You can also ask ChatGPT to rank the reasons for failure in terms of likelihood, cost impact and so on. Use your description of what the product does to give ChatGPT as much background information as you can. Ask it follow up questions too.

Example Pre-mortem Prompt 2 – Marketing campaign

Prompt: “Imagine our marketing campaign for our new product x failed to achieve the goals we set in terms of sales and customer engagement. Our marketing campaign consisted of social media promotion, geo-targeted Google Ads and local mailshots. Describe four possible flaws in our campaign strategy and provide recommendations on how to improve each of them.”

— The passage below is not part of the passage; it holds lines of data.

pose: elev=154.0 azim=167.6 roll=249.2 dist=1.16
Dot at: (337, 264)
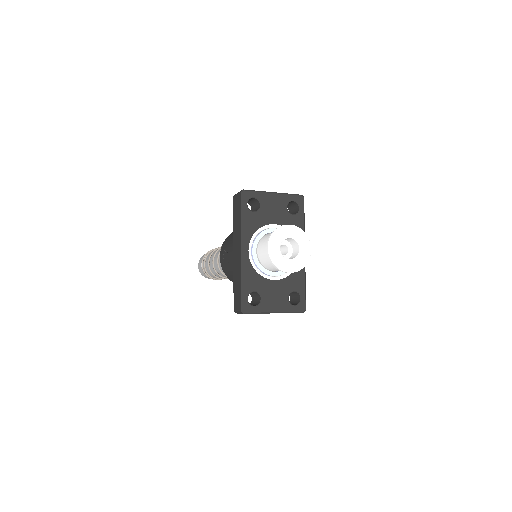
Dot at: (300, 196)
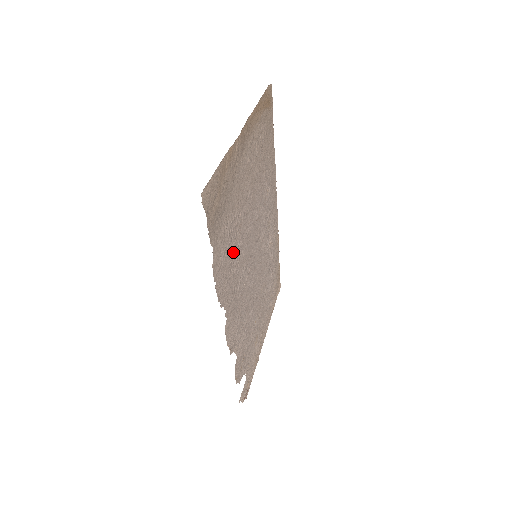
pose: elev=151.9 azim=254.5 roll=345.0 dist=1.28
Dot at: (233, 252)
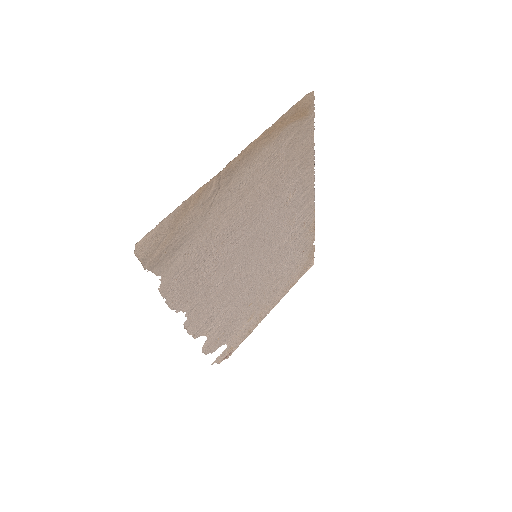
Dot at: (204, 267)
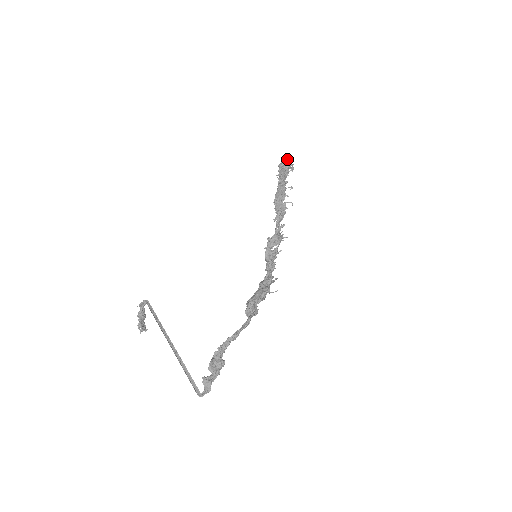
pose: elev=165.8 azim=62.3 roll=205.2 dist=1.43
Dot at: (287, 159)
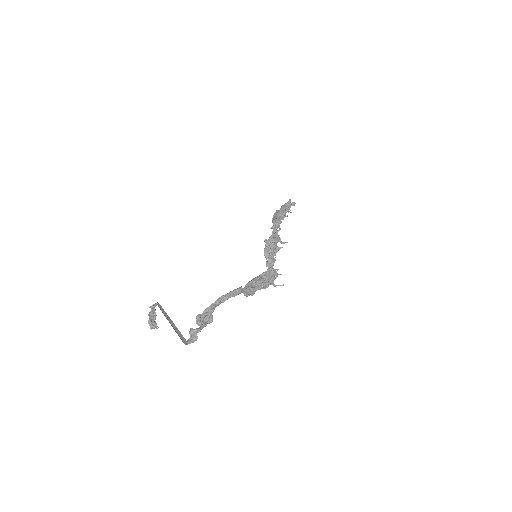
Dot at: (289, 201)
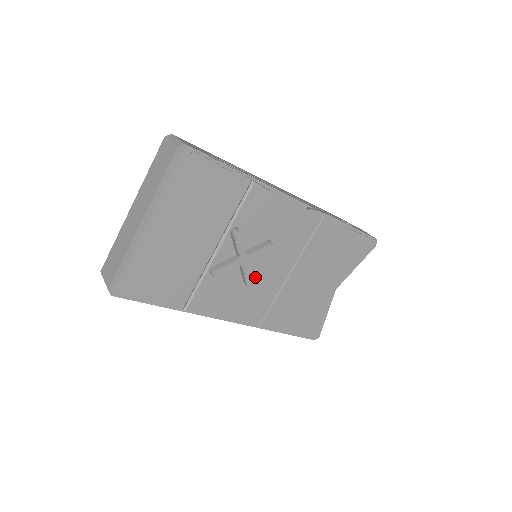
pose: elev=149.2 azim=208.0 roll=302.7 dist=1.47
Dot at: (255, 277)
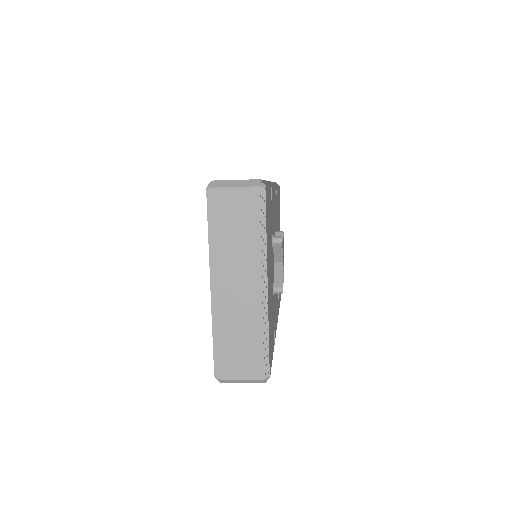
Dot at: occluded
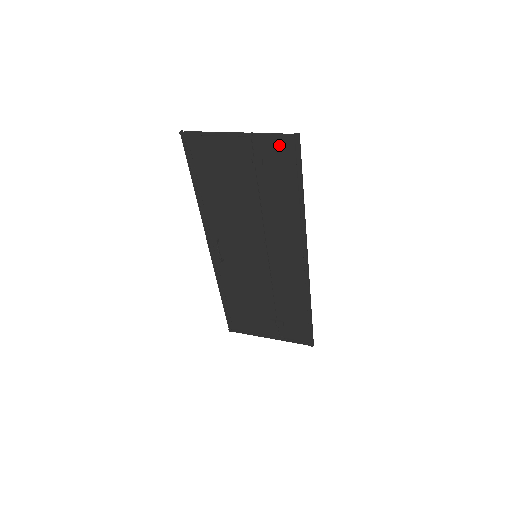
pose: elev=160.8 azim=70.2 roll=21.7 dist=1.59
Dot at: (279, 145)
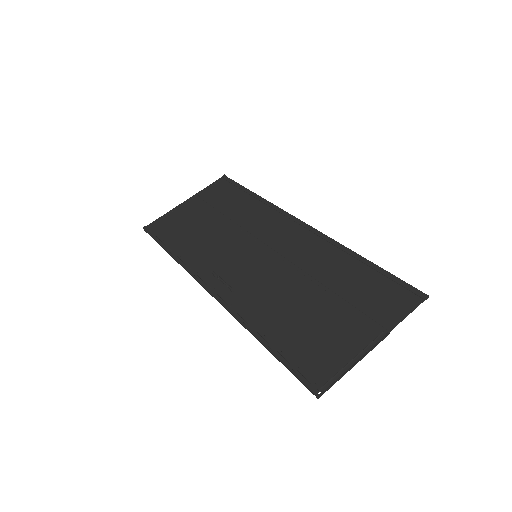
Dot at: (400, 305)
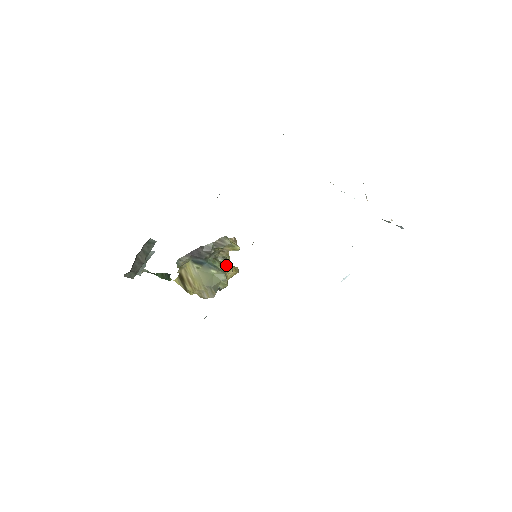
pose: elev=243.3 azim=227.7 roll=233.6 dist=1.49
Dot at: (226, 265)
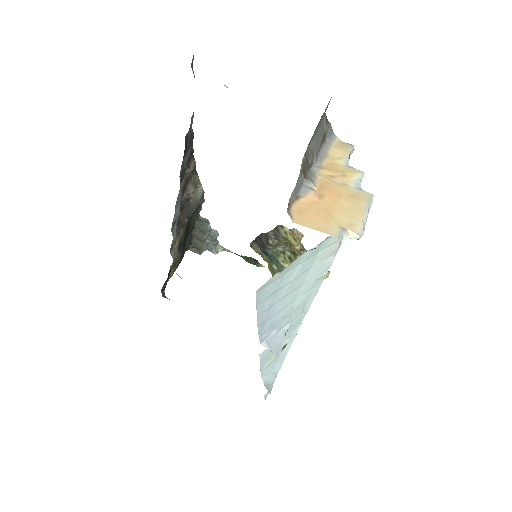
Dot at: occluded
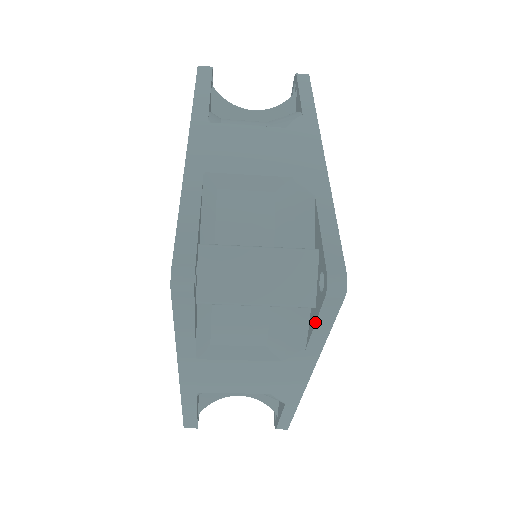
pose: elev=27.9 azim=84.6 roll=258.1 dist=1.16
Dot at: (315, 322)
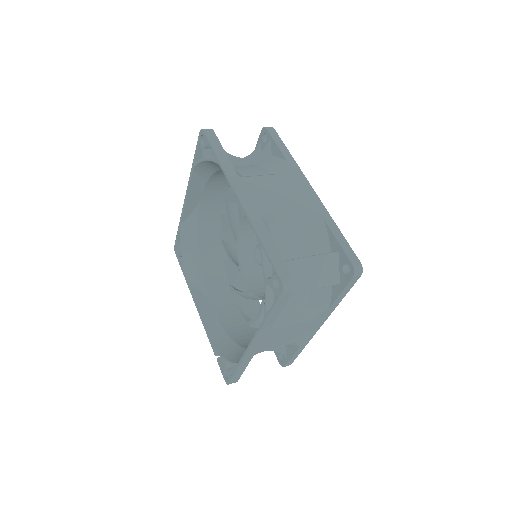
Dot at: (341, 292)
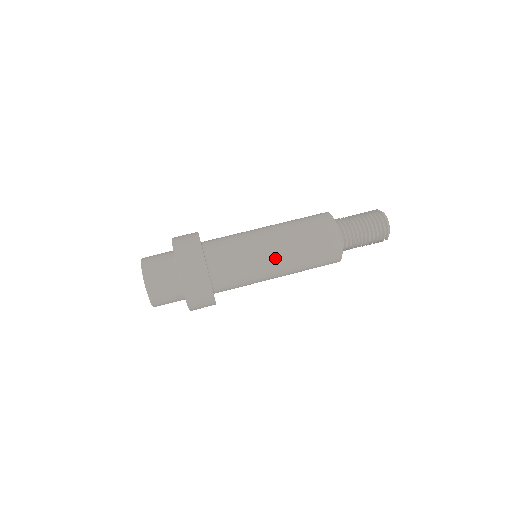
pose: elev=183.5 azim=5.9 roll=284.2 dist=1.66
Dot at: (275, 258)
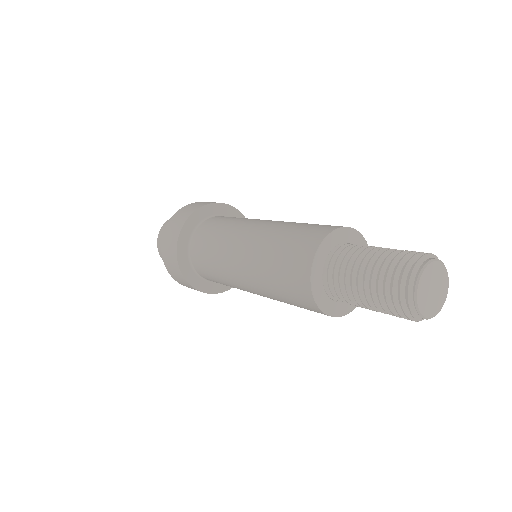
Dot at: (238, 257)
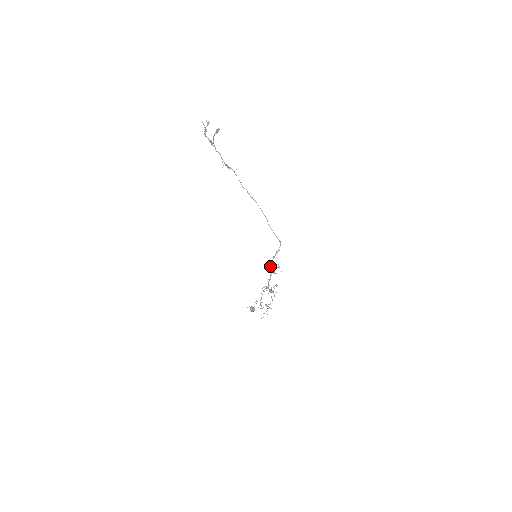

Why it works: This prompt targets a specific area of the project, the marketing campaign, and directs ChatGPT-4 to evaluate potential shortcomings. Asking for a specific number of possible flaws helps ChatGPT to provide ran analysis that will have four separate elements which you can then rank. The specific request for recommendations for improvement will accelerate the process of finding solutions and help ideation.

Both these examples focus on product launches which is an important business process but there are many other areas where pre-mortems are helpful. Let’s look at one about recruitment.

Example Pre-mortem 3 – Recruitment

Prompt: “Our recent hiring process resulted in a high employee turnover rate within the first six months. Identify four factors that might have contributed to this outcome and suggest improvements for each factor in our hiring process.”

Why it works: This prompt focuses in on the hiring process and its potential impact on employee retention. By asking ChatGPT-4 to explore four contributing factors, the model is encouraged to delve into various aspects of the hiring process that might have led to a high turnover rate. This comprehensive examination helps the HR team pinpoint areas in need of improvement. By requesting suggestions for each factor, the team can develop a more effective hiring strategy to ensure they attract and retain the right talent.

The cost of doing pre-mortems

A typical business pre-mortem involves a meeting of your project team and a lot of discussion which takes time and therefore costs money. Of course, it can also save a lot of money down the line if it results in actionable outcomes that boost the chances of the project’s success. Using ChatGPT and similar tools to do a pre-mortem takes a few minutes and whilst not necessarily as effective as a full-blown pre-mortem management meeting, it can deliver results extremely cheaply. These results may deliver actionable outcomes on their own but just as significantly, they can be used as a business accelerant by acting as briefing notes for your own pre-mortem. Don’t forget too that you can ask ChatGPT to regenerate its response to come up with more ideas and that you can ask it to explain more about any aspects of its answers.

Conclusion

By integrating ChatGPT-4 into pre-mortem exercises, businesses can unlock innovative and efficient ways to identify and address potential project failures for negligible cost. By formulating targeted and focused prompts, teams can extract valuable and actionable insights from the AI, which enables them to make better decisions and reduce implementation risks.

Pre-mortem action point

Managers should do pre-mortems using AI tools like ChatGPT-4 as a matter of habit. Using ChatGPT for pre-mortems should be as habitualised as using Google for search used to be.